Top of SOURCE INFORMATION
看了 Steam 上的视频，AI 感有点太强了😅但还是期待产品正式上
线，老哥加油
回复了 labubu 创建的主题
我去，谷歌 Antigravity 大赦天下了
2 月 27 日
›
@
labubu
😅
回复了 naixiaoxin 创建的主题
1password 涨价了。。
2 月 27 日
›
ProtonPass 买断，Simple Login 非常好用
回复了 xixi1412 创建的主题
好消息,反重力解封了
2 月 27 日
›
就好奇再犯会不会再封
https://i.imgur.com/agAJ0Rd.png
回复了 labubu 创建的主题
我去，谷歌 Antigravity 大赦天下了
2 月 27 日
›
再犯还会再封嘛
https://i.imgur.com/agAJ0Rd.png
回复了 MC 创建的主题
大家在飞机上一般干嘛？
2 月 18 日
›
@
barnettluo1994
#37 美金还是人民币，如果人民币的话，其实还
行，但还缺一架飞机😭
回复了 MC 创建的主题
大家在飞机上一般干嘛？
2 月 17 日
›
Bottom of SOURCE INFORMATION
## PROBLEM REQUIREMENTS
Reproduce the listing above word for word, keeping every line, symbol, and link unchanged.

## REPLY
看了 Steam 上的视频，AI 感有点太强了😅但还是期待产品正式上
线，老哥加油
回复了 labubu 创建的主题
我去，谷歌 Antigravity 大赦天下了
2 月 27 日
›
@
labubu
😅
回复了 naixiaoxin 创建的主题
1password 涨价了。。
2 月 27 日
›
ProtonPass 买断，Simple Login 非常好用
回复了 xixi1412 创建的主题
好消息,反重力解封了
2 月 27 日
›
就好奇再犯会不会再封
https://i.imgur.com/agAJ0Rd.png
回复了 labubu 创建的主题
我去，谷歌 Antigravity 大赦天下了
2 月 27 日
›
再犯还会再封嘛
https://i.imgur.com/agAJ0Rd.png
回复了 MC 创建的主题
大家在飞机上一般干嘛？
2 月 18 日
›
@
barnettluo1994
#37 美金还是人民币，如果人民币的话，其实还
行，但还缺一架飞机😭
回复了 MC 创建的主题
大家在飞机上一般干嘛？
2 月 17 日
›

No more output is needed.